» **The records**:
--
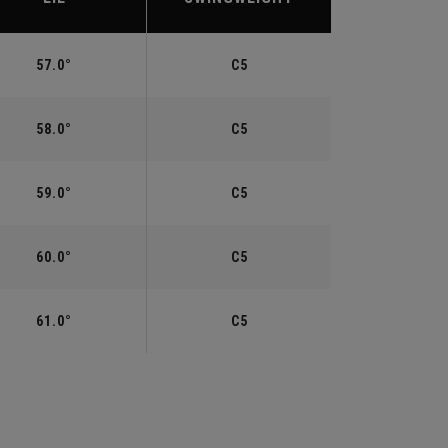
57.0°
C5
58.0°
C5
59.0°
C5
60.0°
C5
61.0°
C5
--
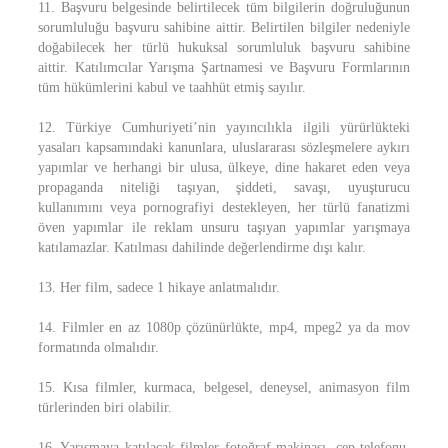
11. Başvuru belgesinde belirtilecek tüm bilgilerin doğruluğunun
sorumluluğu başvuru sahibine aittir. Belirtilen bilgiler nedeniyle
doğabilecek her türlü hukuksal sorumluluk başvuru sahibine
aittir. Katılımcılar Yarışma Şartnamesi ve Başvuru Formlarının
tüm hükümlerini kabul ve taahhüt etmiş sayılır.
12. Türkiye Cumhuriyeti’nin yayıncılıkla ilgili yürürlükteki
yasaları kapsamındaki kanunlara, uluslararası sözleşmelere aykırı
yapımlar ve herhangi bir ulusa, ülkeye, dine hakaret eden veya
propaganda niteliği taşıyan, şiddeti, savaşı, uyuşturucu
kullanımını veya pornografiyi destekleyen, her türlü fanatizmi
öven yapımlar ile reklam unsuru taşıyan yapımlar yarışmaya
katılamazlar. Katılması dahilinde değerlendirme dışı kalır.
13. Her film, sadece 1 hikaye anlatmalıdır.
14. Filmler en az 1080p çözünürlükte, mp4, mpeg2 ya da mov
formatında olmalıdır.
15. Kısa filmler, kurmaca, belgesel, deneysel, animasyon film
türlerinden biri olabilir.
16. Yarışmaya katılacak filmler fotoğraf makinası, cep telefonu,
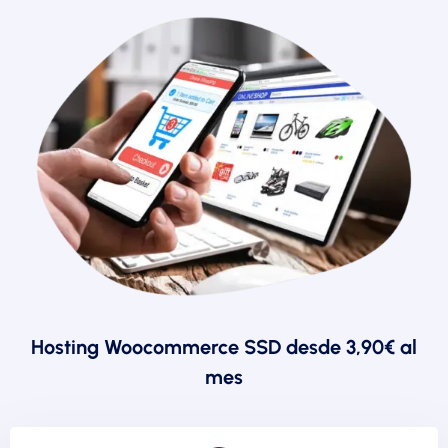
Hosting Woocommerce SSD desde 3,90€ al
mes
--
» **Required work**: Pull out the lines above in which the word "yapımlar" appears.

» **Written response**:
yapımlar ve herhangi bir ulusa, ülkeye, dine hakaret eden veya
öven yapımlar ile reklam unsuru taşıyan yapımlar yarışmaya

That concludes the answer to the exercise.